Na avaliação das possibilidades e das estratégias, pessimistas invertem o ônus da prova: admitem que o mundo é um ambiente propenso ao sofrimento, ao desastre, à surpresa, à escassez; que as pessoas são propensas à vaidade, à dissimulação, ao egoísmo, à traição, à mentira; que os governos são propensos ao erro, ao arbítrio, à fraude, ao abuso, à injustiça. E sustentam ser excelente pensar assim: a dor e o desapontamento previnem falsas esperanças e ansiedades desnecessárias. Sem hipocrisia, o mal faz sua existência ser sentida. E, no caso de o mal não se concretizar como o esperado, tanto melhor.
O que une a filosofia do pessimismo é a ideia de que a guarda deve estar sempre levantada. Relações humanas e governamentais são muito instáveis para serem mapeadas e domadas pela razão. Esperar o pior é uma maneira racional de lidar com adversidades, construir planos abrangentes e despistar a decepção. A decepção é a derrota do otimista. O mundo não nos dá o luxo de subestimar a complexidade e a vastidão de seus caprichos. Um colega de trabalho que parece confiável pode agir de forma dissimulada; um governo pode tornar-se tirânico em pouco tempo. O pessimista prepara-se de antemão porque prevê algo doloroso. Começa a se desviar antes mesmo do soco começar a ser dado pelo mundo.
As razões para a presunção de que o melhor cenário futuro possível ainda é um cenário racionalmente suspeito variam de acordo com a classe de pessimismo de que estamos tratando.
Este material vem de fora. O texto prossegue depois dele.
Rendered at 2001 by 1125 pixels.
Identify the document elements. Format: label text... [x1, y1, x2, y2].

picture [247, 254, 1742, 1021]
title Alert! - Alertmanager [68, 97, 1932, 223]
É possível que o pessimismo não seja a melhor forma de encarar a política ou a moral como um todo; é possível, ainda, que o pessimismo não seja a melhor forma de encarar muitas formas de interação social – amizades firmes, amores correspondidos e sólidas relações familiares podem justificar sentimentos otimistas. Mas parece inegável que uma postura pessimista traz vantagens em vários ambientes da prática do direito – seja nos Tribunais, seja na advocacia, seja na universidade.
Uma atitude pessimista pode colaborar com o respeito ao direito. O ativismo judicial é o brinquedo arbitrário do juiz otimista. Espantado com a amplitude de suas próprias capacidades intelectuais, ele move o destino de seus jurisdicionados com base naquilo que sua consciência diz ser mais justo ou adequado. O juiz minimalista, ao contrário, é um juiz pessimista. Por saber que dificilmente está em condições de prever com algum grau de precisão quais serão as consequências reais, diretas e indiretas, de suas decisões, prefere o estreito ao largo e o superficial ao profundo.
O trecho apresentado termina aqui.